Operation method of sodium azide correction method in water quality inspection

  We have introduced to you that the over-iodometric method is suitable for relatively clean water quality testing. If the tested water sample contains oxidizing and reducing substances, as well as excessive suspended solids, it will interfere with the final result. If you want to obtain accurate DO parameters, you need to eliminate these interfering substances in the detection operation. For example, potassium permanganate can eliminate the interference of iron ions. When it does not contain other oxides and reducing substances, and the iron ion in the water sample reaches 100-200mg/L, you can also add 1mL400g/L potassium fluoride solution to eliminate it, or use phosphoric acid instead of sulfuric acid for acidification and then perform titration detection.

  In addition, when the water contains nitrite, you can also use sodium azide for decomposition and elimination.

Use sodium azide to eliminate nitrite in water

Apparatus and reagents used in sodium azide correction method

(1) 250-300mL dissolved oxygen bottle, 250mL conical flask

(2) Alkaline potassium iodide-sodium azide solution

  Dissolve 500 sodium hydroxide in 300-400mL distilled water; dissolve 150g potassium iodide (or 135g sodium iodide) in 200mL distilled water, dissolve 10g sodium azide in 40mL distilled water, mix the three solutions and dilute with distilled water to 1000mnL, store in In a brown bottle. Tighten it with a rubber stopper and store it in the dark.

(3) 400g/L potassium fluoride solution

  Weigh 40g potassium fluoride KF·2H2O dissolved in water, dilute with water to 100mL and store in a polyethylene bottle.

(3) (1+5) Sulfuric acid solution.

(4) 1% starch solution

  Weigh 1g of soluble starch, use a small amount of water to make a paste, and then add 100ml of water that has just been boiled (also can be heated for 1~2min). After cooling, add 0.1g salicylic acid or 0.4 zinc chloride for corrosion protection.

(5) Potassium dichromate standard solution C (1/6K2Cr2Oh)=0.0250mol/L

  Weigh 1.2258g of premium grade pure potassium dichromate dried at 105~110℃ for 2h, dissolve it and transfer it into a 1000ml volumetric flask, dilute with water to the mark and shake it well.

(6) Sodium thiosulfate solution

  Weigh 6.2g Na2S2O3·5H2O, dissolve it in boiling and cooling water, add 0.2g anhydrous sodium carbonate, dilute to 1000ml, store in a brown reagent bottle, use 0.0250mol/L potassium dichromate standard solution before calibration.

(7) Manganese sulfate solution

  Weigh 480g AnSO·4H2O or 364g AnSO,·H2O dissolved in water and dilute to 100ml. This solution is added to the acidified potassium iodide solution, and it will not produce blue color when it encounters starch.

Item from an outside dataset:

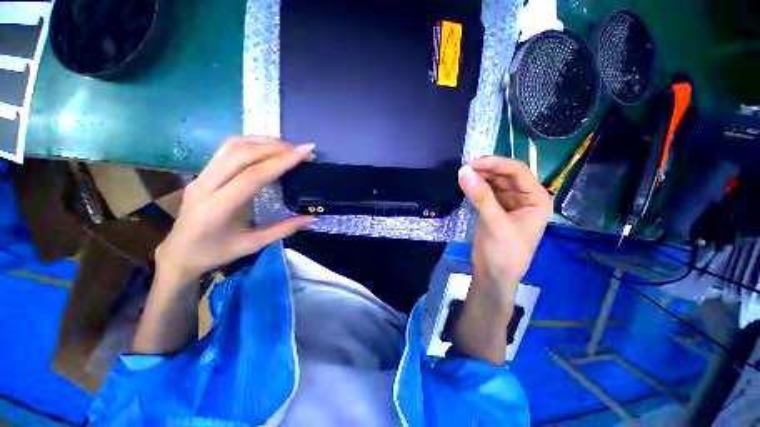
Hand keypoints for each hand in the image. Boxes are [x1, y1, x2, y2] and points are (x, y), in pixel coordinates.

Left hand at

Operation steps of sodium azide correction method

  In fact, the operating steps of the sodium azide correction method are basically the same as the iodometric method, except that the alkaline potassium iodide solution in the reagent is changed to sodium azide solution during the detection. If the water sample contains iron ions that interfere with the detection, follow the beginning What we are talking about is that after the water sample is collected, insert 1mL400g/L potassium fluoride solution, 1mL manganese sulfate solution and 2mL sodium azide solution with a pipette under the page, close the bottle cap and mix well, and then use iodine Method for precipitation and titration operations.

Precautions for Sodium Azide Modification Method

  Sodium azide is a highly toxic and explosive reagent, so sodium azide should not be directly acidified during testing, otherwise it will produce toxic azide mist and cause harm to analysts.